The Kaiser study suggests that poor performance on readmissions is often tied to socioeconomic factors as opposed to quality. In the first five years of HRRP, major teaching hospitals and hospitals with higher proportions of low-income patients—which often overlap—were the most likely to incur penalties. Conversely, those with the smallest share of low-income patients were the least likely to be penalized.
To address such issues, a 2013 report by the Medicare Payment Advisory Commission proposed tweaking the HRRP formula to compare safety-net hospitals to peer groups with similar percentages of low-income patients, as opposed to a national average (see sidebar). However, CMS has been reluctant to make changes that hold hospitals to differing standards or that could potentially weaken incentives for low performers to improve.
Although penalties succeeded in jumpstarting improvement, they are an overly simplistic approach to a complex issue, said Dr. Barnett. Unlike with hospital-acquired infections or wrong-site surgeries, the goal isn't to entirely eliminate readmissions but to avoid unnecessary ones through better coordination of care inside and outside the hospital.
“With readmissions we have to look at why they happen, whether they are preventable, and which patients are at highest risk,” he said. “New models like ACOs and bundled payments incorporate more sophisticated ways to push and pull hospitals in the right direction.”
In ACOs, hospitals and other providers—including primary care physicians and skilled nursing facilities—are held jointly accountable for patient outcomes. Providers receive financial incentives if they contain costs while meeting certain quality targets. According to a January 2017 analysis published in Health Affairs, that model has been more successful than penalties alone in avoiding readmissions.
The researchers found that between 2007 and 2013, hospitals affiliated with ACOs reduced readmissions from skilled nursing facilities more quickly than hospitals that were only subject to the HRRP. The relative reduction in 30-day readmissions from skilled nursing facilities was 17.7% for hospitals participating in a shared-savings ACO versus 13.1% for non-ACO-affiliated hospitals, even after researchers controlled for patient characteristics.
Bundled payments, in which clinicians and facilities receive fixed amounts for entire episodes of care, is another example of Medicare combining carrot and stick approaches to improving patient outcomes. Under Medicare's current bundled payment models for joint replacements and cardiac care, providers share in savings if the actual cost of an episode of care is less than Medicare's budgeted amount.
ACOs and bundled-payment programs give hospitals more incentives to improve care after a patient leaves the hospital, said Dr.

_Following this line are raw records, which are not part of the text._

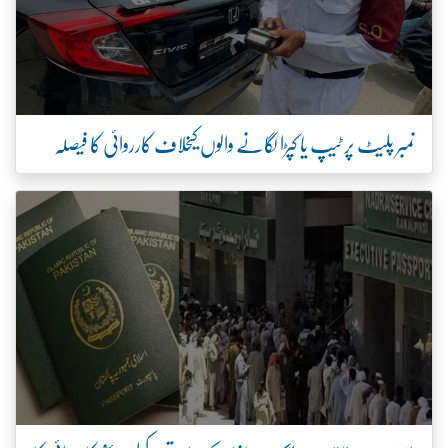
نمبر پلیٹ پر ٹیپ یا کپڑا لگانے والوں کیخلاف کارروائی کا فیصلہ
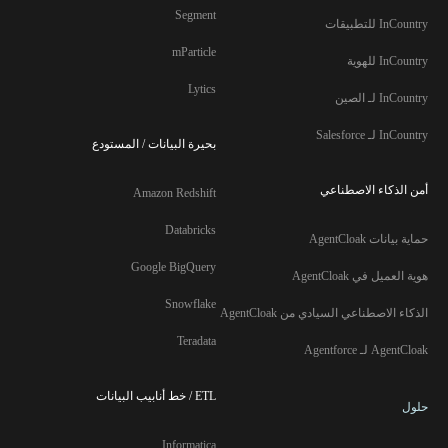
Segment
InCountry للتطبيقات
mParticle
InCountry للهوية
Lytics
InCountry لـ الصين
InCountry لـ Salesforce
بحيرة البيانات / المستودع
أمن الذكاء الاصطناعي
Amazon Redshift
Databricks
حماية بيانات AgentCloak
Google BigQuery
هوية العميل في AgentCloak
Snowflake
الذكاء الاصطناعي السيادي من AgentCloak
Teradata
AgentCloak لـ Agentforce
ETL / خط أنابيب البيانات
حلول
Informatica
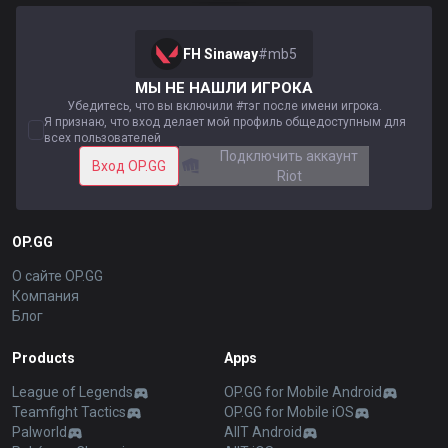
FH Sinaway
#
mb5
МЫ НЕ НАШЛИ ИГРОКА
Убедитесь, что вы включили #тэг после имени игрока.
Я признаю, что вход делает мой профиль общедоступным для
всех пользователей
Подключить аккаунт
Вход OP.GG
Riot
OP.GG
О сайте OP.GG
Компания
Блог
Products
Apps
League of Legends
OP.GG for Mobile Android
Teamfight Tactics
OP.GG for Mobile iOS
Palworld
AllT Android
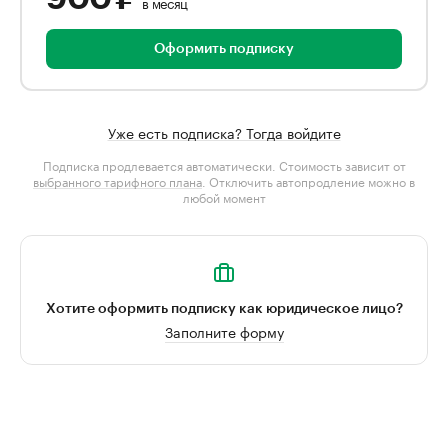
в месяц
Оформить подписку
Уже есть подписка? Тогда войдите
Подписка продлевается автоматически. Стоимость зависит от
выбранного тарифного плана
. Отключить автопродление можно в
любой момент
Хотите оформить подписку как юридическое лицо?
Заполните форму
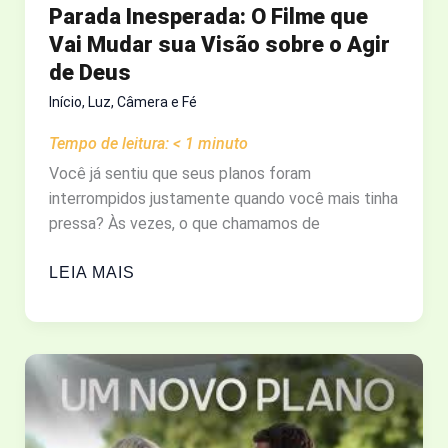
Parada Inesperada: O Filme que
ASSISTA
Vai Mudar sua Visão sobre o Agir
AO
de Deus
FILME
COMPLETO
Início
,
Luz, Câmera e Fé
GRATUITAMENTE
Tempo de leitura:
< 1
minuto
AQUI!
Você já sentiu que seus planos foram
interrompidos justamente quando você mais tinha
pressa? Às vezes, o que chamamos de
PARADA
LEIA MAIS
INESPERADA:
O
FILME
QUE
VAI
MUDAR
SUA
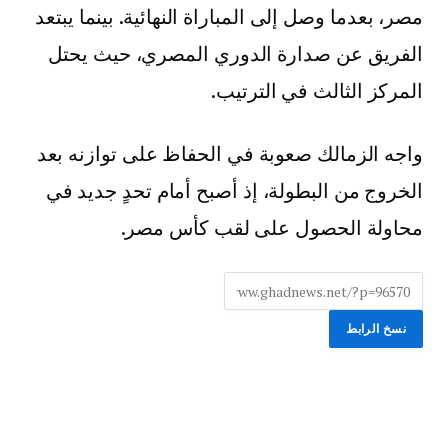
مصر، بعدما وصل إلى المباراة النهائية. بينما يبتعد
الفريق عن صدارة الدوري المصري، حيث يحتل
المركز الثالث في الترتيب.
واجه الزمالك صعوبة في الحفاظ على توازنه بعد
الخروج من البطولة، إذ أصبح أمام تحدٍ جديد في
محاولة الحصول على لقب كأس مصر.
نسخ الرابط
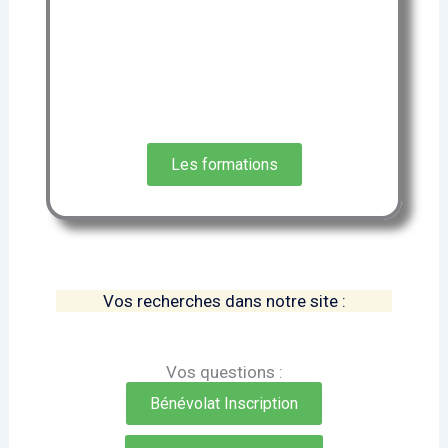
quotidien.
Rejoignez-nous pour faire la
différence !
Les formations
Vos recherches dans notre site :
Vos questions :
Bénévolat Inscription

Boutwell. Such payment systems could provide motivation for interventions like having patient navigators and care managers assist with follow-up after discharge to reduce the chances of a readmission that the hospital wouldn't be paid for.
“Penalties have been effective, but improvements in readmission rates since HRRP began have not happened in isolation,” said Dr. Barnett. “My hope is that we can update the program to something that resembles the ACO model.”